Mroczek makes a practical demand: where are the task success rate benchmarks? RTK publishes graphs of token savings. If the pitch is “same intelligence,” show the SWE-bench numbers before and after compression. Without those, “same intelligence” is untestable marketing copy.

There’s also an architectural argument that RTK is solving the wrong problem at the wrong layer. The right fix is for CLI tools to expose compact output modes natively — --compact, --summary, --json — that are explicitly designed for programmatic consumption. Several tools already do this; many more are adding it. An external compression layer that parses output by text heuristics will break whenever git changes a log format or npm adds a new warning category, and it’ll break silently because it can’t distinguish “this output is cleanly compressed” from “this output doesn’t match the parser.”

The interesting meta-point is what RTK reveals about how people think about agent costs. Token cost is legible — you can see it on the invoice, you can measure it per-request. Task success rate is harder to measure, requires a benchmark harness, and varies by domain. So tools optimize for the legible thing and hope the harder thing tracks. It often doesn’t.

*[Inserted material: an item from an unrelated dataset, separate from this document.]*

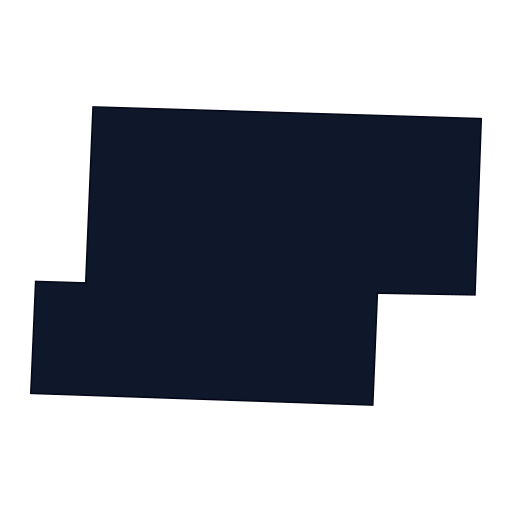 Hickory, Missouri, United States of America (Natural Earth projection)
{"feature_id": "52423323B37478896946930", "entity_name": "Hickory", "entity_type": "district", "adm_level": 2, "iso_a3": "USA", "parent_name": "United States of America", "parent_adm1": "Missouri", "projection": "natural_earth1", "projection_center": [-93.331, 37.938], "detail": "fine", "context": "isolated", "style": "filled", "palette": "ink", "viewbox_px": 512, "rotation_deg": 0, "n_neighbors": 0, "source": "geoboundaries", "source_scale": "gbopen_adm2", "svg_char_len": 247}
<svg xmlns="http://www.w3.org/2000/svg" viewBox="0 0 512 512"><path d="M475.0,294.9L481.3,118.6L93.0,106.9L85.7,282.9L35.6,281.4L31.5,377.2L30.7,393.4L372.8,405.1L377.4,293.2L475.0,294.9Z" fill="#0f172a" stroke="#020617" stroke-width="1.5"/></svg>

This isn’t an argument against thinking carefully about token efficiency in agent systems. Context management matters, long-context performance degrades on some tasks, and there are legitimate techniques for reducing noise in what gets sent to the model — structured outputs, selective file reads, smarter history truncation. The distinction is between approaches that tell the agent what was removed versus approaches that quietly make the world smaller and assume it won’t notice.